Pros: - Corsair Quality
- 80 Plus Bronze
- Cool and Quiet
- Wrapped Cables
This CX500 was purchased to power a customers new mid-range gaming PC build. See "Other thoughts".
Overall Review: A quality, yet inexpensive, PSU was needed to power a mid-range gaming PC build with the following hardware.
AMD FX-8350 Vishera CPU
AMD Radeon HD 7870 GHz Edition Video Card
GIGABYTE GA-990FXA-UD3 Motherboard
Crucial M500 240GB SSD (Boot/OS)
WD BLACK SERIES WD2003FZEX 2TB HDD
8GB G.Skill Ripjaws DDR3 1600 (2x4) RAM
All sitting in a Cooler Master HAF 932 case.
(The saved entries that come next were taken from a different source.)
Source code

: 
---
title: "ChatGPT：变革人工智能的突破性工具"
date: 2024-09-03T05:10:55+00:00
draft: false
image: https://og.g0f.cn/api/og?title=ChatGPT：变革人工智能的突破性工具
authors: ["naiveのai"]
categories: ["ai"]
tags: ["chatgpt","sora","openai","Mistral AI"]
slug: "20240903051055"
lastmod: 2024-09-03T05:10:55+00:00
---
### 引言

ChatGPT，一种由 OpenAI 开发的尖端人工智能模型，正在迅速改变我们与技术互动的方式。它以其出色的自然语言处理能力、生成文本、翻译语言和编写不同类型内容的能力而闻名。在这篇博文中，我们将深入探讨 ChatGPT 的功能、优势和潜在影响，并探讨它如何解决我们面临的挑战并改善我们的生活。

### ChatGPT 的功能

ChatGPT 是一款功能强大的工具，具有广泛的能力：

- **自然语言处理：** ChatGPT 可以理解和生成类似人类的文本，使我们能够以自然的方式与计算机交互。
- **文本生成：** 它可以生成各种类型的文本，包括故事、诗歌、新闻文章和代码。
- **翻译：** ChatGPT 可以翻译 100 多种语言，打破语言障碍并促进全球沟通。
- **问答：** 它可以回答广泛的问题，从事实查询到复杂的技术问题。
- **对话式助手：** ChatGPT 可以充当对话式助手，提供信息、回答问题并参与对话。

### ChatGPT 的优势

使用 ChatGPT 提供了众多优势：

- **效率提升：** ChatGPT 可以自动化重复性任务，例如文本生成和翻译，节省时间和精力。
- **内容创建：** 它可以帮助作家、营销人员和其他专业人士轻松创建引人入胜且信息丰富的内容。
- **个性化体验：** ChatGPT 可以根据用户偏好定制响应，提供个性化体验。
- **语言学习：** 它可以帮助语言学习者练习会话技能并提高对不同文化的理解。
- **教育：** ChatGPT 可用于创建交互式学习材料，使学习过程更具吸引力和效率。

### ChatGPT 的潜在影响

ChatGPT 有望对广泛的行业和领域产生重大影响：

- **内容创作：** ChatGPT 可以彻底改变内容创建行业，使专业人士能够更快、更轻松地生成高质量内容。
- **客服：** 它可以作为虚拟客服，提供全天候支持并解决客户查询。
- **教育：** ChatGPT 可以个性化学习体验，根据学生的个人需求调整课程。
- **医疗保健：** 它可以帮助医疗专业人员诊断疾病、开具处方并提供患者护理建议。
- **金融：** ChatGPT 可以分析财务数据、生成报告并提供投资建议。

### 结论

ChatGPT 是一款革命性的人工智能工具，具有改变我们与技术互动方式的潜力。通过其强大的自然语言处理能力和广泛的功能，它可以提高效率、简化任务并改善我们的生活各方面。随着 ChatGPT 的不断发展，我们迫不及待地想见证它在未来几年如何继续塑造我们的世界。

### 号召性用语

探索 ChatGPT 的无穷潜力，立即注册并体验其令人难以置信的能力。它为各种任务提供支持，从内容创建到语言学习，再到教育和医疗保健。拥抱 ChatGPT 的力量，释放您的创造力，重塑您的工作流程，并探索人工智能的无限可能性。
The CX500 from Corsair has more than enough power for this build. The CX and other series power supplies from Corsair are fantastic and I highly recommend them for just about any build. With the CX line you get a quality PSU at a reasonable price.
Pros: Bought this to replace a dead generic grey box power supply in my parents computer, which is only used for light computing. Runs real quiet, efficient, and doesn't look half bad either. Not modular but there's a version that's slightly more expensive if you want that. Cables are nicely sleeved. I like that the 12V rail is all one big rail, reduces the need for load balancing.
Cons: Wish it had more than 1 PCIe power connector. Even old graphics cards like the Radeon 5830 which I have need 2 connectors.
Overall Review: Great budget power supply- does it's job and it's always safer to go with a brand name power supply even for everyday tasks. Bought 2 more since the original for other budget builds.
Cons: First one was DOA
Overall Review: My current opinion of corsair now rides on the reliability and life of this powersupply.
Pros: Amazing Corsair reliability, and it has the solid single-rail cables and connectors that aren't easily breakable or anything. I searched high and low for a low-wattage PSU that would compliment my HTPC setup and this one powers everything I need perfectly - with plenty of room to add extra hard drives and that sort of thing in the near future.
Cons: None really other than it just barely fit the PSU bay of the case I bought (more of the case's fault than anything else).